Boehner, in an interview with POLITICO here Monday, also demanded that President Barack Obama give in to Republican demands to slash spending and dramatically change "the way we spend the peoples' money."

"If the president doesn't get serious about the need to address our fiscal nightmare, yeah, there's a chance it [the debt limit vote] could not happen," Boehner told POLITICO after he toured a manufacturing company in this western Ohio town. "But that's not my goal." [...]

Boehner laid out several goals for any potential deal on the debt limit: He is calling for controls on discretionary spending and altering the nation's entitlements like Medicare and Medicaid to be attached to the legislation to hike the debt ceiling.

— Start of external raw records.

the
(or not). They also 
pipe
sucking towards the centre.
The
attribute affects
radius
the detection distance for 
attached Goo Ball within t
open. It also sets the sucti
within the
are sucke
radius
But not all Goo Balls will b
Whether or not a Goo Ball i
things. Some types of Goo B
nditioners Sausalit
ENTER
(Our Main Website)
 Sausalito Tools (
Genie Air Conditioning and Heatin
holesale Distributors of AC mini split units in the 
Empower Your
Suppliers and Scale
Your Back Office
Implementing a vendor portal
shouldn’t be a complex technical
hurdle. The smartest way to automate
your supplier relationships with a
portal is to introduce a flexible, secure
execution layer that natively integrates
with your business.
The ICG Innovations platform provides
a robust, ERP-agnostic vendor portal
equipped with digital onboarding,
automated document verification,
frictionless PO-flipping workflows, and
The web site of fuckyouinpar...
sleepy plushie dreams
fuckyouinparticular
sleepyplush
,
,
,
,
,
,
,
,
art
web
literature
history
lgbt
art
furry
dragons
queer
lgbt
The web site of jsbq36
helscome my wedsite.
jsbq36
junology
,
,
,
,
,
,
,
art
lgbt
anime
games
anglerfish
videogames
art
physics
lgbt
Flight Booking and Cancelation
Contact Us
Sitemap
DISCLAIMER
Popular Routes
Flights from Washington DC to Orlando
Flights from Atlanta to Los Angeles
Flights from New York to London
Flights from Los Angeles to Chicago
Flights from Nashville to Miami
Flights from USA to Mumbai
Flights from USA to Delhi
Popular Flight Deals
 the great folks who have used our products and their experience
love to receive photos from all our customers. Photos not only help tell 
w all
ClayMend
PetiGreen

He was noncommittal about holding a vote on that bill before July 4 - very close to the deadline in which Treasury says the U.S. will have hit its borrowing limit.

It's hard to imagine that any of this surprises anyone who has been paying the slightest bit of attention. And yet, just a few months ago, when White House economic adviser Austan Goolsbee warned that the debt ceiling is "not a game. I don't see why anybody's talking about playing chicken with the...with the debt ceiling," David Frum lashed out, insisting that Boehner would not play chicken: 

Yes it's true that you can find individual Republican members of the House who have said hot-headed things about the debt ceiling. It's equally true that Speaker John Boehner has clearly broadcast that the House will not do anything irresponsible. Goolsbee is debating with phantoms.

Here's Boehner on Nov. 18: "Whether we like it or not, the federal government has obligations and we have obligations on our part." Again — you can repeat ad infinitum.

If Goolsbee's words were scripted — and he did reiterate the point in a way that does not typically happen with impromptu mistakes — you can imagine the strategy behind them: depict Republicans as reckless fiscal madmen. But in order to score a cheap and inaccurate political point, it was Goolsbee who was enflaming the very market fears you might imagine he wanted to allay.

To recap: Goolsbee warned against "playing chicken" with the debt ceiling. Frum denounced him for "debating with phantoms," insisting Boehner would never do such a thing. Now Boehner is, as Politico put it, playing "an increasingly high stakes game of chicken." Who could have seen that coming?

Frum and his ilk deserve praise when they accurately call out the the GOP's excesses. But their insistence on giving the benefit of the doubt to people who do not deserve it only makes those excesses more likely. The conservative movement, including prominent elected Republicans, promoted the looney claim that President Clinton murdered his close friend — and now "serious" Republicans act surprised that their party dabbles in birtherism. The GOP lied its way into war against a nation that didn't attack us — and now "serious" Republicans act surprised that their party lies about health care. If the David Frums of the world really want to change that, they first have to truly understand it.